Everyone else could only seem to see the dance. They saw the the façade, the big house. The smart uniform. The crisp suits and charming persona. The Devil was invisible to everyone except me, so I had no choice but to pretend it wasn’t there, which wasn’t easy. When he kissed me in greeting, or told me he loved me, I felt the creep of Devil fingers on my back, but I had no choice. I kept on with the dance.

I danced on a Friday when the sky turned black
It’s hard to dance with the world on your back

And that was where this Devil stayed. The weight of the world sat on my back. Years later, when the abuse had stopped, the weight of trauma remained but no one could see it. They just saw a woman who had stopped dancing.

The holy people said it was a shame.
They whipped and they stripped and they hung me on high,
And they left me there on a cross to die:

The Devil is heavy.
He weighs you down. Foul breath assaults your senses and fires memories you thought you’d buried. He cheerfully hands you the spade to dig them up again.

When you made a cup of tea, or put your children to bed, he pinched your shoulder and put his evil hands over your eyes, and you viewed the world through the gaps in the bony fingers and everything became tainted with shadow and truth.

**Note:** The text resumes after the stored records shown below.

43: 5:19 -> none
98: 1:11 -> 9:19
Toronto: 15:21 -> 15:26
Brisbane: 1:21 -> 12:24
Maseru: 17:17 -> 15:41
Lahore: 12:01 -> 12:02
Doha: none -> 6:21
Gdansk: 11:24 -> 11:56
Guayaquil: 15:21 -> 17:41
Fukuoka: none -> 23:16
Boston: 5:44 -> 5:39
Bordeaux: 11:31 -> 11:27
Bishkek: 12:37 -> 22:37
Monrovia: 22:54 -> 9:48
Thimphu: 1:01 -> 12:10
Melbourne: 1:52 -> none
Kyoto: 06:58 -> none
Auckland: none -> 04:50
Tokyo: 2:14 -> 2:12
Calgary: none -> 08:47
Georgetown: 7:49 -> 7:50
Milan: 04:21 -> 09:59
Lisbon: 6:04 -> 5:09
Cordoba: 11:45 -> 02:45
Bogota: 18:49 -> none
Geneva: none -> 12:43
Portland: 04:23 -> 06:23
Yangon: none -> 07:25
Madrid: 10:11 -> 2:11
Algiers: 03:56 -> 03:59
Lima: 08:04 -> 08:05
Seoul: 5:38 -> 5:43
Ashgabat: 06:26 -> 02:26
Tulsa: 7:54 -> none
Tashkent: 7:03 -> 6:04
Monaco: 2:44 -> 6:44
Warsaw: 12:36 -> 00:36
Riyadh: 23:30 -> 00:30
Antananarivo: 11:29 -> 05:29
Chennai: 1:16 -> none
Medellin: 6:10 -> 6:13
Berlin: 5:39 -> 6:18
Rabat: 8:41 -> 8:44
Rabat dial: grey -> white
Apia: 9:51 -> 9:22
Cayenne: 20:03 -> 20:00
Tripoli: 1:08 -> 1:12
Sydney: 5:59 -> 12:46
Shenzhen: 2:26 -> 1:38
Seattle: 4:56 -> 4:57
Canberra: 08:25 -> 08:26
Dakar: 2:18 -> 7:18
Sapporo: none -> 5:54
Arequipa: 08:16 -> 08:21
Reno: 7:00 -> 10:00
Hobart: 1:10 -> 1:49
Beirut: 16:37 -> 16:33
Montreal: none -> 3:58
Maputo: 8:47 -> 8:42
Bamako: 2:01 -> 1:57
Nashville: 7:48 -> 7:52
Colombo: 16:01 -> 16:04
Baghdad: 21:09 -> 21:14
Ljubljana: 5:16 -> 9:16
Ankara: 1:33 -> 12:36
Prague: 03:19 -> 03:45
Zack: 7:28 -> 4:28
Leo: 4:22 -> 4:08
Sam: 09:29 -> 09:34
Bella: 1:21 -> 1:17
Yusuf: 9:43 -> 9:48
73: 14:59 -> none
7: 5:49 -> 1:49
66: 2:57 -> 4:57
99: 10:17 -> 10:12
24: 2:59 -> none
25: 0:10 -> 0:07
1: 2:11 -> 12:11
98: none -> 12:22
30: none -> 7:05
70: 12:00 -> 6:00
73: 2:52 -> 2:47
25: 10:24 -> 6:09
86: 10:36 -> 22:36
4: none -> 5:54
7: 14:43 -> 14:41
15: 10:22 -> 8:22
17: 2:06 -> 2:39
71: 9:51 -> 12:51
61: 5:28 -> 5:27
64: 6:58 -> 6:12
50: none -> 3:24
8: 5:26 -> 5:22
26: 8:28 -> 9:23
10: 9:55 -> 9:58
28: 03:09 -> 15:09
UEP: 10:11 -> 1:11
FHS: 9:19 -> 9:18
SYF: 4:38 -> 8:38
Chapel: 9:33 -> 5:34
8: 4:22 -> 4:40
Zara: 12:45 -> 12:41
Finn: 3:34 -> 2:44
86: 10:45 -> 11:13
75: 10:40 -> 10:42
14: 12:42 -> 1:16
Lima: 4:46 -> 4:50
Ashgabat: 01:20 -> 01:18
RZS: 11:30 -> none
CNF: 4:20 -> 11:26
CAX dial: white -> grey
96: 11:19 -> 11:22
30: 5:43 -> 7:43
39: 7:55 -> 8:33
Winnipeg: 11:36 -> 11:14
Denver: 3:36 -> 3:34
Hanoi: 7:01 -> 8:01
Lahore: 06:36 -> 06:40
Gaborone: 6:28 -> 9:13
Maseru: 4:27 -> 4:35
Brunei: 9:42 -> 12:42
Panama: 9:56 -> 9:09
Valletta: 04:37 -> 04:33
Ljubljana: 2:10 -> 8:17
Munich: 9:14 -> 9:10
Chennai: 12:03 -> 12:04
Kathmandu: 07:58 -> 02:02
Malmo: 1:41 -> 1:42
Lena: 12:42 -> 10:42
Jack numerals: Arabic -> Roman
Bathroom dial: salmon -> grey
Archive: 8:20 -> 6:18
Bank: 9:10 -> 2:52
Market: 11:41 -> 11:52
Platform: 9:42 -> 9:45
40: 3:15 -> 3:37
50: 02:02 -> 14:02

He whispered dark thoughts in your ears. He reminded you that your happiness wasn’t real and that it would disappear soon enough.
He told you that you shouldn’t really be here at all, that you should have died. Cut deeper. Swallowed more pills. You didn’t even have the courage to jump, he said. Cowardly. So stupid. You can’t even kill yourself right.

They buried my body and they thought I’d gone;
But I am the dance, and I still go on

This Devil on your back flicks his forked tail and his knees presses against your sides making your body memories fire. The unbearable ones. The unwelcome reminder of that touch and what it felt like, and where, and your body reacts like it did again. You’re ready to fight, to run, but you don’t, you freeze, like you did back then and when the memories pass you climb up the stairs, slowly and carefully like an old woman, crawl under the duvet and close your eyes. The Devil stays with you of course. If you’re lucky, the Devil will sleep when you do. You pray that he won’t enter your dreams instead.

They cut me down and I leapt up high;
I am the life that’ll never, never die.
I’ll live in you if you’ll live in me:
I am the Lord of the dance, said he.

Processing trauma is going to war on the Devil who sits on my back. It’s a battle that is ongoing and I hope it will end one day but if not then I will keep on processing. I’m used to it now, it has got easier. My Devil is a lot smaller than it was. Sometimes I can hardly feel it at all. Occasionally it leaves me alone for a few days but when it returns, I continue processing. If I need to, I reach out for help. It’s ok for this to not be ‘over’. It’s normal. The Devil was a parasite that thrived on my silence for 40 years. It grew strong, inveigling its way into my heart and soul. It is now getting weaker. It is slowly dying and I’m learning how to dance for me, not for everyone else.

Dance, then, wherever you may be,
I am the Lord of the dance, said he,
And I’ll lead you all, wherever you may be,
And I’ll lead you all in the dance, said he.